## GOAL OF THE EXERCISE
Look through the records below for the line with "פתגמים וביטו". Return that line and each one after it up to and including the line with "beziehe sich ausdrücklich", exactly.

[DATA LISTING — start]

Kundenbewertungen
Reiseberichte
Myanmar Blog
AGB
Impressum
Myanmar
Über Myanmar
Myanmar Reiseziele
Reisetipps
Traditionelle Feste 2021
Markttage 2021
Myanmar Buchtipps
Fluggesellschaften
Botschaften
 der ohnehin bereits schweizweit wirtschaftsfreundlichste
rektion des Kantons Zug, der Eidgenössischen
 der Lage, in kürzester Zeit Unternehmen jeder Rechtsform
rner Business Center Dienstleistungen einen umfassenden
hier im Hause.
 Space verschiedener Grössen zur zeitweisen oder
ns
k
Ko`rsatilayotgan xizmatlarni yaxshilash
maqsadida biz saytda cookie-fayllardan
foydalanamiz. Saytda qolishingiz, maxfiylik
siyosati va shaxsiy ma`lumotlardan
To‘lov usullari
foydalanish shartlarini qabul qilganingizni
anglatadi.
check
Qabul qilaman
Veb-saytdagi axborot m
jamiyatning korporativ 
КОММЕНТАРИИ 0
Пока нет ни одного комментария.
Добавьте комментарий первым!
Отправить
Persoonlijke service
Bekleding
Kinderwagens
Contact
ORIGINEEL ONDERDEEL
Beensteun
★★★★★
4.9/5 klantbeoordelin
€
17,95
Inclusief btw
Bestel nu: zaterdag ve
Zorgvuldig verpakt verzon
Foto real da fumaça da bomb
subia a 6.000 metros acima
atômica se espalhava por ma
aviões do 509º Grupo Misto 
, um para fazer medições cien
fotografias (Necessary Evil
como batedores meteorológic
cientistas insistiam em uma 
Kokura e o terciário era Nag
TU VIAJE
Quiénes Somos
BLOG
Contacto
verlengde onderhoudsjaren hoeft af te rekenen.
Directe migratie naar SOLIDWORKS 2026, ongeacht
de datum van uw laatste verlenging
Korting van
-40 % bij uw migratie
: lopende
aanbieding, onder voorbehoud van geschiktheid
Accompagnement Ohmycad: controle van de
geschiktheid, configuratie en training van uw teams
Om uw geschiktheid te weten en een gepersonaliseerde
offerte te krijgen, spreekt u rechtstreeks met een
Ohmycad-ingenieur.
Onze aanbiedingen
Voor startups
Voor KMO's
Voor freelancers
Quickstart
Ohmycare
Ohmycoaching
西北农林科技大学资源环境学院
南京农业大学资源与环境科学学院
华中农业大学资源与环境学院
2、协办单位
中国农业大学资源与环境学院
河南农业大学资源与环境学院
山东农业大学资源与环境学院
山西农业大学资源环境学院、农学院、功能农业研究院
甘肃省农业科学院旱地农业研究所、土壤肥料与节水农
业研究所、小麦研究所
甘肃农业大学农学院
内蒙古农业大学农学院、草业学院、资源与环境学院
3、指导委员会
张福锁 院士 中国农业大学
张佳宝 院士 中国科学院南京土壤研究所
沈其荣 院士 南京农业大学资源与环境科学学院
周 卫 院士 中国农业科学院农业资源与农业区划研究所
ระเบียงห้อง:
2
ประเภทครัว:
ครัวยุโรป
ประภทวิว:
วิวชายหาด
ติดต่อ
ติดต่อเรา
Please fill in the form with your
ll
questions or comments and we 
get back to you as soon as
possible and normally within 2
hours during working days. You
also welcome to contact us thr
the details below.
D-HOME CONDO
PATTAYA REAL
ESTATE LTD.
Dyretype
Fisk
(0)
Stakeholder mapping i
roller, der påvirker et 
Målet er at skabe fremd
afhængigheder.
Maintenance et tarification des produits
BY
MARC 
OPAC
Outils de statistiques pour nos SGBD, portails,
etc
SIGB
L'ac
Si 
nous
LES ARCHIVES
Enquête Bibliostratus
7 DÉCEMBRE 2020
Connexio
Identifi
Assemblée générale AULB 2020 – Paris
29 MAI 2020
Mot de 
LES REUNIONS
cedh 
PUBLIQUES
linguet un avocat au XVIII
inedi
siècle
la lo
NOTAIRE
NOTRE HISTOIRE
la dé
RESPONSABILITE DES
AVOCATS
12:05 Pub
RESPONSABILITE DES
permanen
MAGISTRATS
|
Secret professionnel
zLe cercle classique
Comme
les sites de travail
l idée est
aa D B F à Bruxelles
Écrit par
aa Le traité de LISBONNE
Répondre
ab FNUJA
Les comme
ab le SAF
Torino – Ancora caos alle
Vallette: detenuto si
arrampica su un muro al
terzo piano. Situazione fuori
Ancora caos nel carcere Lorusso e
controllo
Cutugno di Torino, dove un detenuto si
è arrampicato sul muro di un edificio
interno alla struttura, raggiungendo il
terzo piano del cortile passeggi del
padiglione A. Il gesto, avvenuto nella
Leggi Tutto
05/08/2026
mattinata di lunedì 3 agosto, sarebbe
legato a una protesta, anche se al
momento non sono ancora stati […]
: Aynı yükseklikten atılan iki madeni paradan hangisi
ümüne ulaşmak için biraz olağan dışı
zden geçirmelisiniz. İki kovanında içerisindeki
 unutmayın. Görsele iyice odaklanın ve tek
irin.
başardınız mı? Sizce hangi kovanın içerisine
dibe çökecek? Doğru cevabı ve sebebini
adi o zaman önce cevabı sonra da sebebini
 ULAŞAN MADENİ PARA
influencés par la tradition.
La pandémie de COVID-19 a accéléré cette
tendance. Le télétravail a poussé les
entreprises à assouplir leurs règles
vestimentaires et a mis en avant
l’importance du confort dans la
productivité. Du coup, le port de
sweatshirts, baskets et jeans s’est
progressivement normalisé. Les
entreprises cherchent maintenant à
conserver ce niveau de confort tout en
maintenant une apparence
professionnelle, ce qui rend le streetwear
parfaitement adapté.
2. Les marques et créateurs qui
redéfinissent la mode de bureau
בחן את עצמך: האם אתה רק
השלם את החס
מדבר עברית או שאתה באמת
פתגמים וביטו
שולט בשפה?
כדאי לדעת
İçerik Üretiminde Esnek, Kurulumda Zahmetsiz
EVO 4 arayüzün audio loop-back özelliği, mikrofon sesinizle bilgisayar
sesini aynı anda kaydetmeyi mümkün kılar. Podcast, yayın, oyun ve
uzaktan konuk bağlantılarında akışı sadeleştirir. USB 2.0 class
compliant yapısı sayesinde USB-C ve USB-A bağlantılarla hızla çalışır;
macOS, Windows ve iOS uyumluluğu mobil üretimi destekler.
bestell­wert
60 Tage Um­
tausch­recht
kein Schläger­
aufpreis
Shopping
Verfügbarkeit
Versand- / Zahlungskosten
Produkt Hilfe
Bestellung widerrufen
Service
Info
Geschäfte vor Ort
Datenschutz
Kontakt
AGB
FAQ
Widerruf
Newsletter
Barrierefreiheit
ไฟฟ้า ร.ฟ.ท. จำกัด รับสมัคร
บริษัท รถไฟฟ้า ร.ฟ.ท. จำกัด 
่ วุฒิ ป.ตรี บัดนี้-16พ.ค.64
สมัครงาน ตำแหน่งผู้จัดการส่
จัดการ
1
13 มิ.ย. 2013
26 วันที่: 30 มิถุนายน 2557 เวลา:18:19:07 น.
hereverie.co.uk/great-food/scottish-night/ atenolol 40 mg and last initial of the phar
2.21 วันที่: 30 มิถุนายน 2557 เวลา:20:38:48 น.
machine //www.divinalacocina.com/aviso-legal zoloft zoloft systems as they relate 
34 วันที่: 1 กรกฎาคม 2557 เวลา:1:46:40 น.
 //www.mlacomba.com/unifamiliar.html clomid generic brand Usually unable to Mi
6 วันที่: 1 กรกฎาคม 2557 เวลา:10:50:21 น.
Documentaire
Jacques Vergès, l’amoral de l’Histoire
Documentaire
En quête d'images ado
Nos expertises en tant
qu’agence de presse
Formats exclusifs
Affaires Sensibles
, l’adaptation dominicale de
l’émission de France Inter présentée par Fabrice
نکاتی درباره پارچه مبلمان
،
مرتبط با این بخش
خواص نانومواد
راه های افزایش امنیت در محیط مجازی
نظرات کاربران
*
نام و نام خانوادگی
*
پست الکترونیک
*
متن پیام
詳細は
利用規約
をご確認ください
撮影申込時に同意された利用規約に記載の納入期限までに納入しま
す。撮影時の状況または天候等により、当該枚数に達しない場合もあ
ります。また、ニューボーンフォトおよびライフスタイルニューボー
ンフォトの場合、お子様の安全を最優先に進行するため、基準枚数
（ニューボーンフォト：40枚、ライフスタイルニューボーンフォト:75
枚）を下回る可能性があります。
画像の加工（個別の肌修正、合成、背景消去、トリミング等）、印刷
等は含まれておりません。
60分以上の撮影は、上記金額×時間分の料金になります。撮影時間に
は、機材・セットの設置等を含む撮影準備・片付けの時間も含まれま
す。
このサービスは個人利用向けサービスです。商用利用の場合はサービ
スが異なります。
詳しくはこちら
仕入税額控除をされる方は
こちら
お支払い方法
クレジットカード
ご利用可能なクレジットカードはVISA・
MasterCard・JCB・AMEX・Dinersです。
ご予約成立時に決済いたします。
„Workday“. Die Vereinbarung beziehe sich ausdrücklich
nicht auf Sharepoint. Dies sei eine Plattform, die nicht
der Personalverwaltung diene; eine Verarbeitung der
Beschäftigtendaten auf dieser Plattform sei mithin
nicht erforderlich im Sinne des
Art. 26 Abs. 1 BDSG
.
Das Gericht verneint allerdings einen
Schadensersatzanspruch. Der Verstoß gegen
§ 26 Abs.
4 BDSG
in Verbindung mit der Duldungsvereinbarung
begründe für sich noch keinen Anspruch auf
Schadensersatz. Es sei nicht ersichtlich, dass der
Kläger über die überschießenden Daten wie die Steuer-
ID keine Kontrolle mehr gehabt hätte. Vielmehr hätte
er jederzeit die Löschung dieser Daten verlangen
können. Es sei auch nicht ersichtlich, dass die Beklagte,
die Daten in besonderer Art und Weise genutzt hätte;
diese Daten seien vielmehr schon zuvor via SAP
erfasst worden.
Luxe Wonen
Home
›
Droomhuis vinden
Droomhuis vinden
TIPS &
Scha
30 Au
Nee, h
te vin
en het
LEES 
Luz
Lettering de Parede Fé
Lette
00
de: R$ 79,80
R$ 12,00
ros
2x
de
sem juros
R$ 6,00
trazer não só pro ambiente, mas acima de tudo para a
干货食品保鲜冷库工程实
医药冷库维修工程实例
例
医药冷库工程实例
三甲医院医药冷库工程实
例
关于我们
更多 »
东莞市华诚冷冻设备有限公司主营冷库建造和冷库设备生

[DATA LISTING — finish]

## OUTPUT FOR THIS EXERCISE
פתגמים וביטו
שולט בשפה?
כדאי לדעת
İçerik Üretiminde Esnek, Kurulumda Zahmetsiz
EVO 4 arayüzün audio loop-back özelliği, mikrofon sesinizle bilgisayar
sesini aynı anda kaydetmeyi mümkün kılar. Podcast, yayın, oyun ve
uzaktan konuk bağlantılarında akışı sadeleştirir. USB 2.0 class
compliant yapısı sayesinde USB-C ve USB-A bağlantılarla hızla çalışır;
macOS, Windows ve iOS uyumluluğu mobil üretimi destekler.
bestell­wert
60 Tage Um­
tausch­recht
kein Schläger­
aufpreis
Shopping
Verfügbarkeit
Versand- / Zahlungskosten
Produkt Hilfe
Bestellung widerrufen
Service
Info
Geschäfte vor Ort
Datenschutz
Kontakt
AGB
FAQ
Widerruf
Newsletter
Barrierefreiheit
ไฟฟ้า ร.ฟ.ท. จำกัด รับสมัคร
บริษัท รถไฟฟ้า ร.ฟ.ท. จำกัด 
่ วุฒิ ป.ตรี บัดนี้-16พ.ค.64
สมัครงาน ตำแหน่งผู้จัดการส่
จัดการ
1
13 มิ.ย. 2013
26 วันที่: 30 มิถุนายน 2557 เวลา:18:19:07 น.
hereverie.co.uk/great-food/scottish-night/ atenolol 40 mg and last initial of the phar
2.21 วันที่: 30 มิถุนายน 2557 เวลา:20:38:48 น.
machine //www.divinalacocina.com/aviso-legal zoloft zoloft systems as they relate 
34 วันที่: 1 กรกฎาคม 2557 เวลา:1:46:40 น.
 //www.mlacomba.com/unifamiliar.html clomid generic brand Usually unable to Mi
6 วันที่: 1 กรกฎาคม 2557 เวลา:10:50:21 น.
Documentaire
Jacques Vergès, l’amoral de l’Histoire
Documentaire
En quête d'images ado
Nos expertises en tant
qu’agence de presse
Formats exclusifs
Affaires Sensibles
, l’adaptation dominicale de
l’émission de France Inter présentée par Fabrice
نکاتی درباره پارچه مبلمان
،
مرتبط با این بخش
خواص نانومواد
راه های افزایش امنیت در محیط مجازی
نظرات کاربران
*
نام و نام خانوادگی
*
پست الکترونیک
*
متن پیام
詳細は
利用規約
をご確認ください
撮影申込時に同意された利用規約に記載の納入期限までに納入しま
す。撮影時の状況または天候等により、当該枚数に達しない場合もあ
ります。また、ニューボーンフォトおよびライフスタイルニューボー
ンフォトの場合、お子様の安全を最優先に進行するため、基準枚数
（ニューボーンフォト：40枚、ライフスタイルニューボーンフォト:75
枚）を下回る可能性があります。
画像の加工（個別の肌修正、合成、背景消去、トリミング等）、印刷
等は含まれておりません。
60分以上の撮影は、上記金額×時間分の料金になります。撮影時間に
は、機材・セットの設置等を含む撮影準備・片付けの時間も含まれま
す。
このサービスは個人利用向けサービスです。商用利用の場合はサービ
スが異なります。
詳しくはこちら
仕入税額控除をされる方は
こちら
お支払い方法
クレジットカード
ご利用可能なクレジットカードはVISA・
MasterCard・JCB・AMEX・Dinersです。
ご予約成立時に決済いたします。
„Workday“. Die Vereinbarung beziehe sich ausdrücklich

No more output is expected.